## Selection

****

For example: I can say that a monad is an endofunctor which has been equipped with two structure-preserving transformations. This is correct, succinct and utterly tonedeaf unless I know that my audience has familiarity with the mathematical concepts of algebraic structures, categories of structures, the meaning of a functor, the meaning of an endofunctor, the meaning of a transformation and the meaning of "structure-preserving."

By being a little less terse I can provide a useful definition which is vastly more accessible. Start with the basics. A set A = {a, b, c} is a collection of objects. A function f: A --> B is a rule that sends one element a in set A to one element b in set B. Then we write f(a) = b, which is familiar from high school algebra. A set can consist of any kind of mathematical object - integers, rationals, reals, other sets, polynomials or even functions. Whatever you'd like.[1] Now we'll say a category is a collection of sets alongside all the functions that we can define on each pair of sets.

So let's take a category consisting of all possible sets of integers and all the possible functions that can be defined on any two of those sets of integers. Naively we can think of this category as a set of all sets of integers. Then the analogue of functions defined on sets is functors defined between categories. When dealing with functions, we can define a function on a single set so that f: A --> A means every element a of A is associated with another element of A. We can also do this with categories; this is called an endofunctor, and it essentially means it will send each object of our category to another object in the category. One way I could do this is by defining a relation that takes each set of positive integers in the category of integers and sends it to the exact same set consisting of negative integers. Each set {1, 2, 3, ...} will be sent to a set {-1, -2, -3, ...}; moreover, a function relating the set {a, b, c} and the set {x, y, z} will have a corresponding function relating the set {-a, -b, -c} to the set {-x, -y, -z} in on the other end of our functor.

****

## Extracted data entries
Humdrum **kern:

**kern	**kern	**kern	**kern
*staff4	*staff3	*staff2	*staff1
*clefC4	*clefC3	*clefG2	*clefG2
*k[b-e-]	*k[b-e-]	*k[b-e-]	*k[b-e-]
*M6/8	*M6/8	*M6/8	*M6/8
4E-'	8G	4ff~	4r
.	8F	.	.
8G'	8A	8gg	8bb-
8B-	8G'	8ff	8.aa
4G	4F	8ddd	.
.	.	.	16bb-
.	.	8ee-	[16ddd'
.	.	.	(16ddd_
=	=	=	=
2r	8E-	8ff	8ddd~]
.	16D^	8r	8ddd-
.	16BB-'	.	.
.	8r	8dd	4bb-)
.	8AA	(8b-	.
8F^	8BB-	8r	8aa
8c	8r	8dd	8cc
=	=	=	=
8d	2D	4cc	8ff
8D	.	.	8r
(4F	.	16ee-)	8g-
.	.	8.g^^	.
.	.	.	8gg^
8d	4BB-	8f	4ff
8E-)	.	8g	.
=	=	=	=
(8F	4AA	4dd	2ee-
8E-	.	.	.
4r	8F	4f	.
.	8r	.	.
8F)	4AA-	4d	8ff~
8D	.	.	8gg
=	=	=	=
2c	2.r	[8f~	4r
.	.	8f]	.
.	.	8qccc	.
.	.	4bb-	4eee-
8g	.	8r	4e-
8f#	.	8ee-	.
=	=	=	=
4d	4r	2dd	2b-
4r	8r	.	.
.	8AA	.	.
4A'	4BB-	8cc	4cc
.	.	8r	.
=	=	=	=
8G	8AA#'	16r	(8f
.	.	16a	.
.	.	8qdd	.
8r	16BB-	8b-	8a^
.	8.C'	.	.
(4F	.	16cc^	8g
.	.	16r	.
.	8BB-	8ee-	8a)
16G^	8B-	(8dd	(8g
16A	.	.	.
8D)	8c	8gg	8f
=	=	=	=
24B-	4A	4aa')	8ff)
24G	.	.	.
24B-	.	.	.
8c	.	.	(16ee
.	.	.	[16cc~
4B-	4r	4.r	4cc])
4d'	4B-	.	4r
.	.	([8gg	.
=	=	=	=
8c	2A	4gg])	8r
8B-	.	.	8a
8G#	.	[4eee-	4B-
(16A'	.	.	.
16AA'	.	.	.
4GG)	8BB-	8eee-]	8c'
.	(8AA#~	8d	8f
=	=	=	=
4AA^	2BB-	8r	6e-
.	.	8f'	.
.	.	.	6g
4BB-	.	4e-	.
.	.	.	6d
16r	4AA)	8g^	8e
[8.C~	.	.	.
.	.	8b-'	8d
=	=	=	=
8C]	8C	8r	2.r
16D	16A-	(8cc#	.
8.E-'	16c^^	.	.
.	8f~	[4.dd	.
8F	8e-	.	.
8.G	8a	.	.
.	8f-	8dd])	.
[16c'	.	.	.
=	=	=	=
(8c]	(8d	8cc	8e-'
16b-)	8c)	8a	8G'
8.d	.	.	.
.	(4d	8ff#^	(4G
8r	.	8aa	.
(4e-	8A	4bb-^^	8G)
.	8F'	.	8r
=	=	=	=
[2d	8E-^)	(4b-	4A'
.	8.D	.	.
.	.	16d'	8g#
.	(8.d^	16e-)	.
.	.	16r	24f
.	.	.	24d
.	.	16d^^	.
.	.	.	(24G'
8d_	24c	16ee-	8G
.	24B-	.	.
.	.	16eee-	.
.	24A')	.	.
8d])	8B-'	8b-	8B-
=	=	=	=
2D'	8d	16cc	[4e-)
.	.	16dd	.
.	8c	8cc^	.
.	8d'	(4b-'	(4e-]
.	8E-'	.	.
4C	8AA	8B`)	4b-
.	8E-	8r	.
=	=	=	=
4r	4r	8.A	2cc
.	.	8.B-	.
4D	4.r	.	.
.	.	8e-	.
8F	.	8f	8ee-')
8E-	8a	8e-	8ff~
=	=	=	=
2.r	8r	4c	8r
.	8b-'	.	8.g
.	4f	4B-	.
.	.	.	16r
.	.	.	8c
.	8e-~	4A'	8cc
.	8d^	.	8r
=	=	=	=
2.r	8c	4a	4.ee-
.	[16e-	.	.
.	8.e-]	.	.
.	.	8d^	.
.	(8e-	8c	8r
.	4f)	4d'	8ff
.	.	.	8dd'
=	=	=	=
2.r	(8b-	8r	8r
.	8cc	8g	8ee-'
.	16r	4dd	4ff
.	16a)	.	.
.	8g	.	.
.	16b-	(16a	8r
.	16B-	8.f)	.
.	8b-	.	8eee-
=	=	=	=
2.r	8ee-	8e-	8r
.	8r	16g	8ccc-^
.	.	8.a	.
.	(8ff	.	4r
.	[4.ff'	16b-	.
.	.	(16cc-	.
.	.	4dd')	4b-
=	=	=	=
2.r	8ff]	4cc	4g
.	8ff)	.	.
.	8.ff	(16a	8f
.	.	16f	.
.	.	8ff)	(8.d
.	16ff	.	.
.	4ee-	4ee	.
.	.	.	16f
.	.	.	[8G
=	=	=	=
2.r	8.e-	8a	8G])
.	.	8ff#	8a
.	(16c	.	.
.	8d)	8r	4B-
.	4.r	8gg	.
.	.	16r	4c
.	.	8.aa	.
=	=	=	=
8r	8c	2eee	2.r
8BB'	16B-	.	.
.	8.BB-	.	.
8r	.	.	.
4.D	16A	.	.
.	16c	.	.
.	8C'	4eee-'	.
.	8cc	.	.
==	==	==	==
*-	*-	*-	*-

****

## Task 1
Output the part of the passage about monads that begins at the words "By being a little" and stops after the words "pair of sets.".
## Task 2
According to the passage about monads, what does an endofunctor essentially do?
## Task 3
Decide whether each statement agrees with the passage about monads, answering yes or no and quoting the words that decide it: (a) A set is described as a collection of objects. (b) A set is said to hold only integers or rationals. (c) In the example functor, each set {1, 2, 3, ...} is sent to a set {-1, -2, -3, ...}.
Please answer using only the passage about monads, not the entries.

## Output 1
By being a little less terse I can provide a useful definition which is vastly more accessible. Start with the basics. A set A = {a, b, c} is a collection of objects. A function f: A --> B is a rule that sends one element a in set A to one element b in set B. Then we write f(a) = b, which is familiar from high school algebra. A set can consist of any kind of mathematical object - integers, rationals, reals, other sets, polynomials or even functions. Whatever you'd like.[1] Now we'll say a category is a collection of sets alongside all the functions that we can define on each pair of sets.

## Output 2
It sends each object of the category to another object in the category.

## Output 3
(a) Yes: "A set A = {a, b, c} is a collection of objects."
(b) No: "A set can consist of any kind of mathematical object - integers, rationals, reals, other sets, polynomials or even functions."
(c) Yes: "Each set {1, 2, 3, ...} will be sent to a set {-1, -2, -3, ...}"